The idea for this jumpbait is that the first attacker will jump past the crosshair of an AWP waiting for anyone to show themselves, meanwhile, the second attacker, preferably with an AWP as well, will use the short moment of distraction to get his shot off.
To do this the safest way possible, be sure that you have not done this type of bait before and that you jump from an elevated position instead of just ground level, as the AWP may have a good chance to catch you on these long corridors like Ivy, where you aren't too close.

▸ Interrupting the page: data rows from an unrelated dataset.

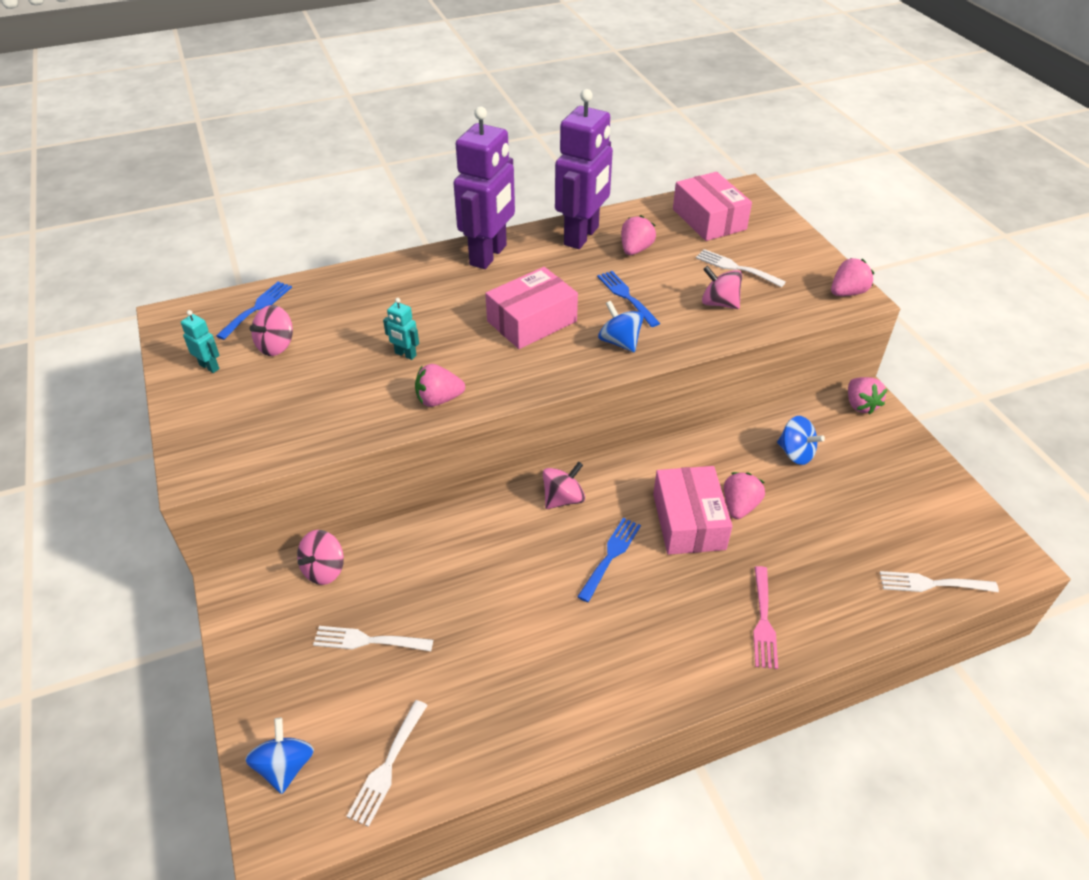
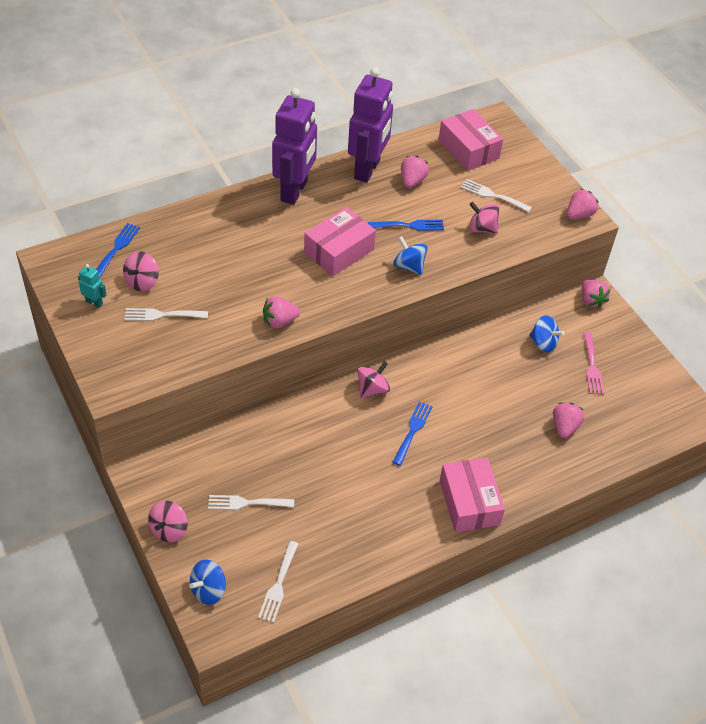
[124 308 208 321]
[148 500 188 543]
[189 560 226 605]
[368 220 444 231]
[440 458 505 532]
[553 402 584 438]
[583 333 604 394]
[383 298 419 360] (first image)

At spots like Mid on Mirage and A-Main on Cache, you can use a runboost in order to distract the AWP, take the crosshair away from the second attacker's angle, and give you a moment to strike without the AWP really having much of a chance
For this, be sure to coordinate your boost well. Be sure to communicate that the person at the top will jump twice before you start running: Once to let the person below him stand up, the second time to start running a moment after he landed back onto the head of the person below. Both must start running, and before you run into the crosshair of the AWP, the person on top must jump.
This takes a bit of time for players completely new to runboosting, but you will get the hang of it fast. You can use this as a curveball, but you don't make too much noise, as other may use the chance to push and foil your plans.
A Few General Words of Advice
Crouching allows you to have your head at a (most likely) unexpected height, allowing for you to have one more moment to strike before the opponent will adjust his aim, but it also means slower moving speed. Be sure to not to overuse it and become a slow easy target. Especially with an AWP, you can hide behind cover before peeking into an angle, like in Long at the A-Site on Dust 2, or as seen in the singlepeek video.
When repeeking, after spotting an enemy behind a different corner after jigglepeeking in the pistol round, be sure to not to be predictable. For this, either choose a slightly different angle or keep jigglepeeking with different timings, standing behind cover for longer or shorter than you did the few jiggles before. This will help you to stay alive and not get prefired with him matching his shots to your timings.
You can mix a repeek up by just baiting the next peek and widepeeking afterwards, especially against spotted AWPs. Alternatively, depending on the situation, crouching into the angle after you've seen the enemy hiding behind cover in order to move but have an accurate shot when he repeeks can save you time and your life.